Lider PO Donald Tusk powitał gości spotkania, zorganizowanego w czwartek pod jego auspicjami, w którym biorą udział byli prezydenci: Aleksander Kwaśniewski i Bronisław Komorowski, byli szefowie MON i MSZ, a także generałowie w stanie spoczynku.
Przyznał, że jest przejęty obecną sytuacją związaną z Ukrainą. Dodał, że jedną cechą obecnej sytuacji, z którą wszyscy się zgadzają, jest to, że „zależnie od rozwoju zdarzeń w najbliższych godzinach i dniach, nikt nie ma pewności co do scenariusza”. „Należy się spodziewać każdego scenariusza” – powiedział.
Sytuacja ta, zaznaczył, wymaga jedności w wielu wymiarach. „Bardzo byśmy chcieli, by oznaczałoby to jedność na Ukrainie” – powiedział, dodając że Polska w tej sprawie powinna odgrywać większą rolę niż dziś.
Tusk przyznał też, że wobec tego, co się dzieje w kwestii bezpieczeństwa i obronności, powinno się budować „elementarne porozumienie wszystkich sił politycznych”.

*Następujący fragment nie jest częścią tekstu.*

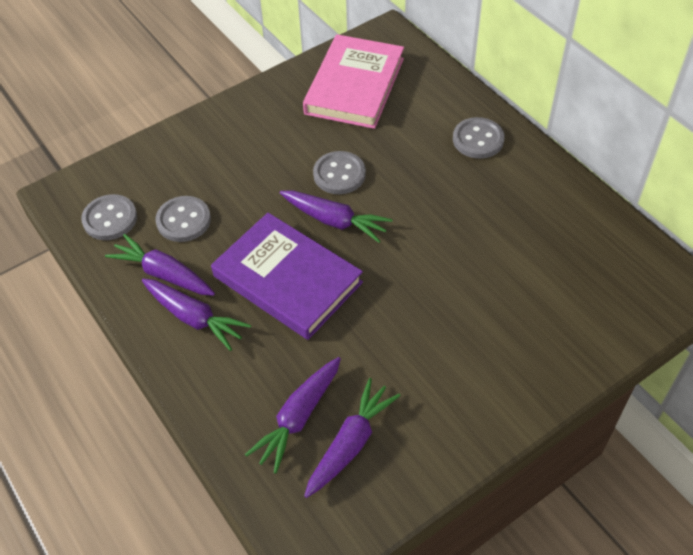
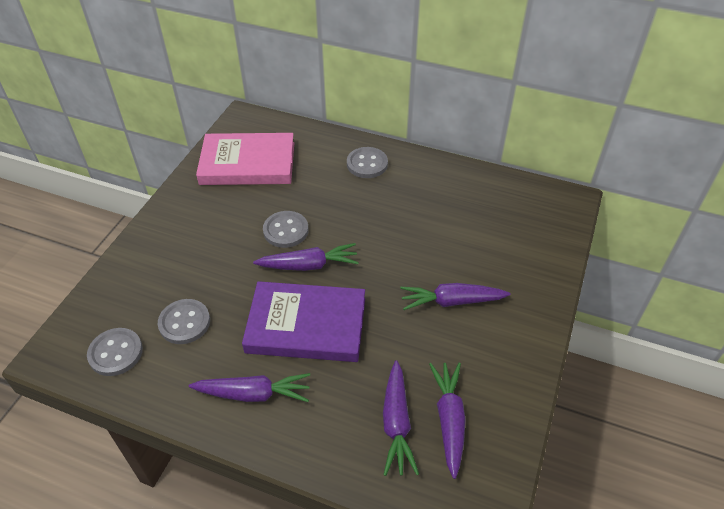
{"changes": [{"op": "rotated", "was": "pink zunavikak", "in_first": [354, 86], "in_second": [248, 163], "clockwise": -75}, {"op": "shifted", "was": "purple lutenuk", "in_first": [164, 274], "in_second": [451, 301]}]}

„W tych dniach widać to wyraźniej, niż w ostatnich kilkudziesięciu latach – rozstrzyga się, gdzie jest granica Wschodu i Zachodu w sensie politycznym” – podkreślił lider PO.
„Tym terytorium, które to rozstrzyga, jest dzisiaj Ukraina, ale musimy zrobić wszystko, by obecność Polski na zachodzie była czymś niedwuznacznym i niekwestionowanym” – powiedział Tusk. „Sytuacja na Ukrainie będzie decydować w dużej mierze, czy Polska będzie bezpieczna i czy będzie na stałe zakorzeniona w zachodniej wspólnocie wartości i wspólnocie bezpieczeństwa” – dodał.